All this took time and energy. It was a challenge just learning how to get on or collect from these agencies. Just as I finished obtaining help from the Veterans Administration, Social Security Disability, Aid to the Blind, and our insurance policies…..GOD HEALED HIM! It wasn’t’ an immediate healing, but during all those months while I was out trying to find financial help, Bill slowly regained his strength, and his sight miraculously returned, as well as his mental faculties. One of the first signs that something good was happening was that Bill started asking me questions like, “Who are you? Do you work here?”
Bill’s recovery was so complete that he started to consider going back to work. Here I had all these lovely checks flowing in regularly, and now I had to figure out a way to GET OFF all these programs! There were moments when I wondered why God couldn’t have healed Bill before I had done all that work. If you think it’s hard getting ON these programs, you should try getting OFF! You don’t just call the Veterans Administration and say, “Hello, remember my husband–the one you ruled as unrehabilitatable? Well, he is no longer blind, his brain damage is gone, he is suffering no more seizures, and he is going back to work as an engineer.”
The Veterans Administration told me to bring Bill back to their offices and their doctors would decide whether or not he has to be taken off disability. Our doctor went with us, and when Bill was examined by Veterans Administration doctors, they could hardly believe he was the same patient they had declared unrehabilitatble just a year before. Our doctor, a vibrant Christian man, tried to explain that Bill’s restoration had been God’s touch on his life, something not easily understood by those who have not experienced God’s healing hand.

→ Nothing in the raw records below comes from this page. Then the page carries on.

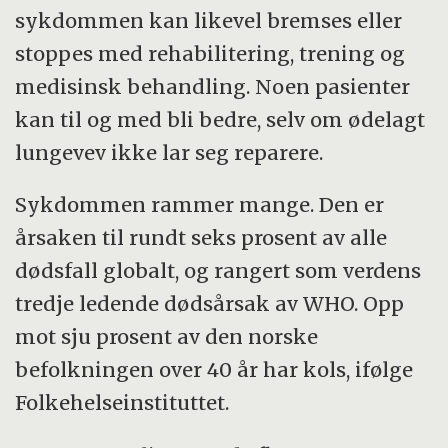
sykdommen kan likevel bremses eller
stoppes med rehabilitering, trening og
medisinsk behandling. Noen pasienter
kan til og med bli bedre, selv om ødelagt
lungevev ikke lar seg reparere.
Sykdommen rammer mange. Den er
årsaken til rundt seks prosent av alle
dødsfall globalt, og rangert som verdens
tredje ledende dødsårsak av WHO. Opp
mot sju prosent av den norske
befolkningen over 40 år har kols, ifølge
Folkehelseinstituttet.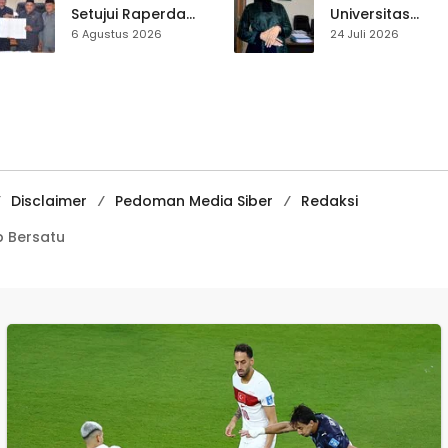
Setujui Raperda
Universitas
Disabilitas,
Muhammadiyah
6 Agustus 2026
24 Juli 2026
Perlindungan Hak
Sukabumi Raih
dan Akses Layanan
Juara II Kompeti
Diperkuat
Media
Pembelajaran
Digital Tingkat
Internasional
Disclaimer
Pedoman Media Siber
Redaksi
 Bersatu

One agency that didn’t give Bill clearance was the Department of Motor Vehicles. It seems they take a dim view of giving you back your driver’s license when you’ve been blind and had brain damage, seizures, and the like. When Bill went back to work, I had to drive him both ways every day because no one at the DMV wanted to give him a driver’s road test so he could get a license.
Bill wasn’t able to get his driver’s license reinstated for many months and, while driving him was a chore, our lives were beginning to seem more normal. We felt that God is the one who specialized in taking broken bodies and fractured minds and putting them back together again. The word restore means “to pop back into place,” and God had, indeed, brought restoration in those two years since the accident in 1966.
James 1:2-3
My brethren, count it all joy when ye fall into divers temptation; knowing this, that the trying of your faith worketh patience.